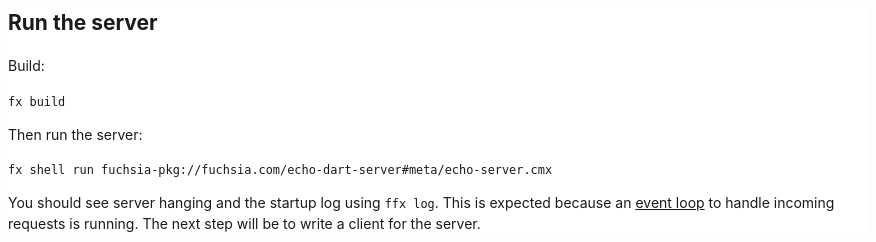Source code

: ## Run the server

Build:

```
fx build
```

Then run the server:

```
fx shell run fuchsia-pkg://fuchsia.com/echo-dart-server#meta/echo-server.cmx
```

You should see server hanging and the startup log using `ffx log`.
This is expected because an
[event loop](https://dart.dev/tutorials/language/futures) to handle incoming
requests is running. The next step will be to write a client for the server.


[glossary-url]: /docs/glossary/README.md#component-url
[glossary-scheme]: /docs/glossary/README.md#fuchsia-pkg-url
[fidl-packages]: /docs/development/languages/fidl/tutorials/dart/basics/using-fidl.md
[building-components]: /docs/development/components/build.md
[products]: /docs/development/build/concepts/build_system/boards_and_products.md
[getting-started]: /docs/get-started/index.md
[declaring-fidl]: /docs/development/languages/fidl/tutorials/fidl.md
[depending-fidl]: /docs/development/languages/fidl/tutorials/dart/basics/using-fidl.md
[component-manager]: /docs/concepts/components/v2/component_manager.md
[protocol-open]: /docs/concepts/components/v2/capabilities/life_of_a_protocol_open.md#binding_to_a_component_and_sending_a_protocol_channel
[compiling-fidl]: /docs/development/languages/fidl/tutorials/fidl.md
[overview]: /docs/development/languages/fidl/tutorials/overview.md
[components]: /docs/development/components/build.md
[bindings-iface]: /docs/reference/fidl/bindings/dart-bindings.md#protocols
[events]: /docs/reference/fidl/bindings/dart-bindings.md#events
[service-name]: /docs/reference/fidl/bindings/dart-bindings.md#discoverable
[logging]: /docs/development/languages/dart/logging.md
[concepts]: /docs/concepts/fidl/overview.md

__WORK ORDER__: Nothing but the lines from the one containing "[getting-started]: /docs/get-started/index.md" through the final line of the data above is to be reproduced, each exactly as written.

__ANSWER SECTION__:
[getting-started]: /docs/get-started/index.md
[declaring-fidl]: /docs/development/languages/fidl/tutorials/fidl.md
[depending-fidl]: /docs/development/languages/fidl/tutorials/dart/basics/using-fidl.md
[component-manager]: /docs/concepts/components/v2/component_manager.md
[protocol-open]: /docs/concepts/components/v2/capabilities/life_of_a_protocol_open.md#binding_to_a_component_and_sending_a_protocol_channel
[compiling-fidl]: /docs/development/languages/fidl/tutorials/fidl.md
[overview]: /docs/development/languages/fidl/tutorials/overview.md
[components]: /docs/development/components/build.md
[bindings-iface]: /docs/reference/fidl/bindings/dart-bindings.md#protocols
[events]: /docs/reference/fidl/bindings/dart-bindings.md#events
[service-name]: /docs/reference/fidl/bindings/dart-bindings.md#discoverable
[logging]: /docs/development/languages/dart/logging.md
[concepts]: /docs/concepts/fidl/overview.md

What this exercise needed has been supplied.